An assessment would be useful in order to:

  • obtain a clearer picture of what her clinical skills are like
  • determine whether she has the capability and the will  to change
  • inform a Remediation Plan.

An expert is called to conduct a formal assessment of Nidhi’s skills and to make appropriate recommendations.

What about Nidhi’s perspective?

Does Nidhi understand the seriousness of the concerns?  Is she aware that an assessment is proposed and, if so, does she agree to it? What are her thoughts and concerns?

Nidhi is quite happy to undergo an assessment and she is keen to be assisted in whatever way necessary because she wants to finish her training and be a good general practitioner.

What should be assessed?

Should it be a focused or comprehensive assessment? What other questions need answering?

This will depend on what the issues/concerns are.  It may be that the identified concerns require clarification or that all issues affecting performance require elucidation (eg knowledge, skills, insight, attitudes, health and personal problems).

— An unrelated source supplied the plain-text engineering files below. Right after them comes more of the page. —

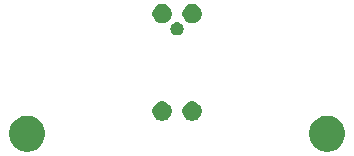
<source format=gbr>
G04 #@! TF.GenerationSoftware,KiCad,Pcbnew,(5.1.2)-2*
G04 #@! TF.CreationDate,2019-10-20T18:32:25-05:00*
G04 #@! TF.ProjectId,LaserDiode_Breakout_Hardware,4c617365-7244-4696-9f64-655f42726561,rev?*
G04 #@! TF.SameCoordinates,Original*
G04 #@! TF.FileFunction,Soldermask,Bot*
G04 #@! TF.FilePolarity,Negative*
%FSLAX46Y46*%
G04 Gerber Fmt 4.6, Leading zero omitted, Abs format (unit mm)*
G04 Created by KiCad (PCBNEW (5.1.2)-2) date 2019-10-20 18:32:25*
%MOMM*%
%LPD*%
G04 APERTURE LIST*
%ADD10C,0.100000*%
G04 APERTURE END LIST*
D10*
G36*
X-714712643Y109444913D02*
G01*
X-714565407Y109415626D01*
X-714288021Y109300729D01*
X-714038379Y109133923D01*
X-713826077Y108921621D01*
X-713659271Y108671979D01*
X-713544374Y108394593D01*
X-713485800Y108100121D01*
X-713485800Y107799879D01*
X-713544374Y107505407D01*
X-713659271Y107228021D01*
X-713826077Y106978379D01*
X-714038379Y106766077D01*
X-714288021Y106599271D01*
X-714565407Y106484374D01*
X-714712643Y106455087D01*
X-714859878Y106425800D01*
X-715160122Y106425800D01*
X-715307357Y106455087D01*
X-715454593Y106484374D01*
X-715731979Y106599271D01*
X-715981621Y106766077D01*
X-716193923Y106978379D01*
X-716360729Y107228021D01*
X-716475626Y107505407D01*
X-716534200Y107799879D01*
X-716534200Y108100121D01*
X-716475626Y108394593D01*
X-716360729Y108671979D01*
X-716193923Y108921621D01*
X-715981621Y109133923D01*
X-715731979Y109300729D01*
X-715454593Y109415626D01*
X-715307357Y109444913D01*
X-715160122Y109474200D01*
X-714859878Y109474200D01*
X-714712643Y109444913D01*
X-714712643Y109444913D01*
G37*
G36*
X-740112643Y109444913D02*
G01*
X-739965407Y109415626D01*
X-739688021Y109300729D01*
X-739438379Y109133923D01*
X-739226077Y108921621D01*
X-739059271Y108671979D01*
X-738944374Y108394593D01*
X-738885800Y108100121D01*
X-738885800Y107799879D01*
X-738944374Y107505407D01*
X-739059271Y107228021D01*
X-739226077Y106978379D01*
X-739438379Y106766077D01*
X-739688021Y106599271D01*
X-739965407Y106484374D01*
X-740112643Y106455087D01*
X-740259878Y106425800D01*
X-740560122Y106425800D01*
X-740707357Y106455087D01*
X-740854593Y106484374D01*
X-741131979Y106599271D01*
X-741381621Y106766077D01*
X-741593923Y106978379D01*
X-741760729Y107228021D01*
X-741875626Y107505407D01*
X-741934200Y107799879D01*
X-741934200Y108100121D01*
X-741875626Y108394593D01*
X-741760729Y108671979D01*
X-741593923Y108921621D01*
X-741381621Y109133923D01*
X-741131979Y109300729D01*
X-740854593Y109415626D01*
X-740707357Y109444913D01*
X-740560122Y109474200D01*
X-740259878Y109474200D01*
X-740112643Y109444913D01*
X-740112643Y109444913D01*
G37*
G36*
X-726202858Y110648309D02*
G01*
X-726054899Y110587022D01*
X-725921745Y110498052D01*
X-725808499Y110384806D01*
X-725719529Y110251652D01*
X-725658242Y110103693D01*
X-725627000Y109946626D01*
X-725627000Y109786476D01*
X-725658242Y109629409D01*
X-725719529Y109481450D01*
X-725808499Y109348296D01*
X-725921745Y109235050D01*
X-726054899Y109146080D01*
X-726202858Y109084793D01*
X-726359925Y109053551D01*
X-726520075Y109053551D01*
X-726677142Y109084793D01*
X-726825101Y109146080D01*
X-726958255Y109235050D01*
X-727071501Y109348296D01*
X-727160471Y109481450D01*
X-727221758Y109629409D01*
X-727253000Y109786476D01*
X-727253000Y109946626D01*
X-727221758Y110103693D01*
X-727160471Y110251652D01*
X-727071501Y110384806D01*
X-726958255Y110498052D01*
X-726825101Y110587022D01*
X-726677142Y110648309D01*
X-726520075Y110679551D01*
X-726359925Y110679551D01*
X-726202858Y110648309D01*
X-726202858Y110648309D01*
G37*
G36*
X-728742858Y110648309D02*
G01*
X-728594899Y110587022D01*
X-728461745Y110498052D01*
X-728348499Y110384806D01*
X-728259529Y110251652D01*
X-728198242Y110103693D01*
X-728167000Y109946626D01*
X-728167000Y109786476D01*
X-728198242Y109629409D01*
X-728259529Y109481450D01*
X-728348499Y109348296D01*
X-728461745Y109235050D01*
X-728594899Y109146080D01*
X-728742858Y109084793D01*
X-728899925Y109053551D01*
X-729060075Y109053551D01*
X-729217142Y109084793D01*
X-729365101Y109146080D01*
X-729498255Y109235050D01*
X-729611501Y109348296D01*
X-729700471Y109481450D01*
X-729761758Y109629409D01*
X-729793000Y109786476D01*
X-729793000Y109946626D01*
X-729761758Y110103693D01*
X-729700471Y110251652D01*
X-729611501Y110384806D01*
X-729498255Y110498052D01*
X-729365101Y110587022D01*
X-729217142Y110648309D01*
X-729060075Y110679551D01*
X-728899925Y110679551D01*
X-728742858Y110648309D01*
X-728742858Y110648309D01*
G37*
G36*
X-727546949Y117377520D02*
G01*
X-727496080Y117356449D01*
X-727445214Y117335380D01*
X-727353658Y117274204D01*
X-727275796Y117196342D01*
X-727214620Y117104786D01*
X-727193551Y117053920D01*
X-727172480Y117003051D01*
X-727151000Y116895059D01*
X-727151000Y116784941D01*
X-727172480Y116676949D01*
X-727193551Y116626080D01*
X-727214620Y116575214D01*
X-727275796Y116483658D01*
X-727353658Y116405796D01*
X-727445214Y116344620D01*
X-727496080Y116323551D01*
X-727546949Y116302480D01*
X-727654941Y116281000D01*
X-727765059Y116281000D01*
X-727873051Y116302480D01*
X-727923920Y116323551D01*
X-727974786Y116344620D01*
X-728066342Y116405796D01*
X-728144204Y116483658D01*
X-728205380Y116575214D01*
X-728226449Y116626080D01*
X-728247520Y116676949D01*
X-728269000Y116784941D01*
X-728269000Y116895059D01*
X-728247520Y117003051D01*
X-728226449Y117053920D01*
X-728205380Y117104786D01*
X-728144204Y117196342D01*
X-728066342Y117274204D01*
X-727974786Y117335380D01*
X-727923920Y117356449D01*
X-727873051Y117377520D01*
X-727765059Y117399000D01*
X-727654941Y117399000D01*
X-727546949Y117377520D01*
X-727546949Y117377520D01*
G37*
G36*
X-726202858Y118891758D02*
G01*
X-726054899Y118830471D01*
X-725921745Y118741501D01*
X-725808499Y118628255D01*
X-725719529Y118495101D01*
X-725658242Y118347142D01*
X-725627000Y118190075D01*
X-725627000Y118029925D01*
X-725658242Y117872858D01*
X-725719529Y117724899D01*
X-725808499Y117591745D01*
X-725921745Y117478499D01*
X-726054899Y117389529D01*
X-726202858Y117328242D01*
X-726359925Y117297000D01*
X-726520075Y117297000D01*
X-726677142Y117328242D01*
X-726825101Y117389529D01*
X-726958255Y117478499D01*
X-727071501Y117591745D01*
X-727160471Y117724899D01*
X-727221758Y117872858D01*
X-727253000Y118029925D01*
X-727253000Y118190075D01*
X-727221758Y118347142D01*
X-727160471Y118495101D01*
X-727071501Y118628255D01*
X-726958255Y118741501D01*
X-726825101Y118830471D01*
X-726677142Y118891758D01*
X-726520075Y118923000D01*
X-726359925Y118923000D01*
X-726202858Y118891758D01*
X-726202858Y118891758D01*
G37*
G36*
X-728742858Y118891758D02*
G01*
X-728594899Y118830471D01*
X-728461745Y118741501D01*
X-728348499Y118628255D01*
X-728259529Y118495101D01*
X-728198242Y118347142D01*
X-728167000Y118190075D01*
X-728167000Y118029925D01*
X-728198242Y117872858D01*
X-728259529Y117724899D01*
X-728348499Y117591745D01*
X-728461745Y117478499D01*
X-728594899Y117389529D01*
X-728742858Y117328242D01*
X-728899925Y117297000D01*
X-729060075Y117297000D01*
X-729217142Y117328242D01*
X-729365101Y117389529D01*
X-729498255Y117478499D01*
X-729611501Y117591745D01*
X-729700471Y117724899D01*
X-729761758Y117872858D01*
X-729793000Y118029925D01*
X-729793000Y118190075D01*
X-729761758Y118347142D01*
X-729700471Y118495101D01*
X-729611501Y118628255D01*
X-729498255Y118741501D01*
X-729365101Y118830471D01*
X-729217142Y118891758D01*
X-729060075Y118923000D01*
X-728899925Y118923000D01*
X-728742858Y118891758D01*
X-728742858Y118891758D01*
G37*
M02*

</source>
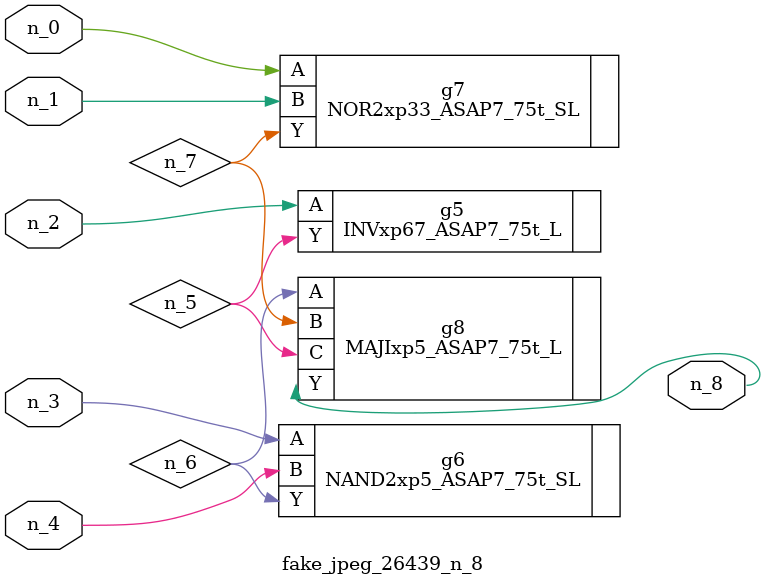
<source format=v>
module fake_jpeg_26439_n_8 (n_3, n_2, n_1, n_0, n_4, n_8);

input n_3;
input n_2;
input n_1;
input n_0;
input n_4;

output n_8;

wire n_6;
wire n_5;
wire n_7;

INVxp67_ASAP7_75t_L g5 ( 
.A(n_2),
.Y(n_5)
);

NAND2xp5_ASAP7_75t_SL g6 ( 
.A(n_3),
.B(n_4),
.Y(n_6)
);

NOR2xp33_ASAP7_75t_SL g7 ( 
.A(n_0),
.B(n_1),
.Y(n_7)
);

MAJIxp5_ASAP7_75t_L g8 ( 
.A(n_6),
.B(n_7),
.C(n_5),
.Y(n_8)
);


endmodule
</source>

The goals of the assessment are to:

  • assess Nidhi’s clinical skills and determine whether they are commensurate with her stage of training
  • determine the level of Nidhi’s skills and whether they are remediable (if deficiencies are identified)
  • make recommendations that will assist Nidhi to further improve her clinical skills and inform a Remediation Plan.

Will this be a fair test?

Validity and reliability of the testing are important:

  • Will the registrar have opportunity to demonstrate their abilities adequately?
  • What are the criteria for benchmarking?
  • What is the experience of those making observations  and judgements?
  • What opportunities are there to triangulate information  (eg independent assessors in the entire assessment, medical educator participants acting also as observers, independent assessors of the video-recorded consultations, feedback from simulated patients)?

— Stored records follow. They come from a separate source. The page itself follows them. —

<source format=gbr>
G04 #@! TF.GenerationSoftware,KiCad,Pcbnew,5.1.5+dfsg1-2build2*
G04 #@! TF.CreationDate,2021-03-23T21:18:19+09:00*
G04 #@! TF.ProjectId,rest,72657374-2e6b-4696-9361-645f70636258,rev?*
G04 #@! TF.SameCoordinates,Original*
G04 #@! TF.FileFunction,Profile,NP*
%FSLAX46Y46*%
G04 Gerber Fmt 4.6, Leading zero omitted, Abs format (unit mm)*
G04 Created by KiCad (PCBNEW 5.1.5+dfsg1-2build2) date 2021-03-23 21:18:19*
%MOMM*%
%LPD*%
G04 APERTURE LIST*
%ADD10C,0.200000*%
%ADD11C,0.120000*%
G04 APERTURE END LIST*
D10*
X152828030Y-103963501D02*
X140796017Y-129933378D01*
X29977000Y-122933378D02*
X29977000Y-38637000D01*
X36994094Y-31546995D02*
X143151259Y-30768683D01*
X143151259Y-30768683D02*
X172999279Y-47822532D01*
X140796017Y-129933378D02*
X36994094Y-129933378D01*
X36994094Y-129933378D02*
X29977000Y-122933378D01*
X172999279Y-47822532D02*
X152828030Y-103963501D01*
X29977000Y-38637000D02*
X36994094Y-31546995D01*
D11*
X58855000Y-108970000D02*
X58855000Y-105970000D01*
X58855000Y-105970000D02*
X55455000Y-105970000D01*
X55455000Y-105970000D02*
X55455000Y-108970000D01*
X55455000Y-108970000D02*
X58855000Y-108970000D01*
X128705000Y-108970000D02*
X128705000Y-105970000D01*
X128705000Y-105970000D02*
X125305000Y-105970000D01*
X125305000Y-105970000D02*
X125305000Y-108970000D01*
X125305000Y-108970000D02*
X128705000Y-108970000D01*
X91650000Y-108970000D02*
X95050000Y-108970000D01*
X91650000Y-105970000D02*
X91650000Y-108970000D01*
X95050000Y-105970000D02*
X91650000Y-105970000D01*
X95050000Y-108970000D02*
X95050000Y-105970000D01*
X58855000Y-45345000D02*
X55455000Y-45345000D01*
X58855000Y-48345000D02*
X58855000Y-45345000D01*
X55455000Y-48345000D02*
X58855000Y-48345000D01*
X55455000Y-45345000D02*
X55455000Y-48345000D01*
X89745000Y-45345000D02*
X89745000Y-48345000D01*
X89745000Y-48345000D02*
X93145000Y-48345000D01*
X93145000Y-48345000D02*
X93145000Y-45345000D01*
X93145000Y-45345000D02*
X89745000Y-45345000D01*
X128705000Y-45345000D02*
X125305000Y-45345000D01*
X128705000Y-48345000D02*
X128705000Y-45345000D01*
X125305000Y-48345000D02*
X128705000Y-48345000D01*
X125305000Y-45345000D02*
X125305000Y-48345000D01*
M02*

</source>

Have any untoward effects of the assessment  been considered?

All assessments are stressful and this should be acknowledged. Measures for mitigating the effect of stress on performance should always be considered.

What information will Nidhi be given during, and at the completion of, the assessment?

Feedback should be an integral component of all assessments. It is important that what is communicated during the assessment does not contradict anything that is said later.

Nidhi is given feedback on her performance after the first role-play session. This gives her the opportunity to put some of those suggestions into practice in the second role-play session.

At the completion of the assessment, the assessor provides Nidhi with overall feedback (what has been done well, and aspects of her clinical skills requiring attention).

The assessor:

  • determines that Nidhi is remediable and makes recommendations with respect to a Learning Plan
  • recommends reassessment once the remedial term has been completed
  • writes a formal report.

Should the full report be made available to Nidhi?

Yes. Transparency is important.

Who makes the decisions about the action that will be taken? How are decisions communicated?

While decisions will be based largely on the findings of the assessment, they should not preclude the consideration of new information or new developments.

Decisions should be acted upon in a timely manner.

The decision is made to place Nidhi under remediation. Nidhi accepts the Remedial Plan and signs an agreement with respect to the outcomes for the remedial term and, depending on the outcomes, the actions that may be taken.

At the completion of the term, Nidhi undergoes reassessment. The assessor determines that Nidhi has not progressed and that further remediation would not be of benefit.

What should be done with Nidhi now?

Decisions should not be based on the assessment alone. It is important to take into consideration all documented information from all supervisors and educators involved in the remedial term.

A decision is made to remove Nidhi from the training program.

How should the situation be managed? What recourse does Nidhi have now? Should Nidhi be provided with counselling?

Nidhi should be given information about the training organisation’s appeal policy and her available options.

If Nidhi is removed from training, she should be offered career counselling.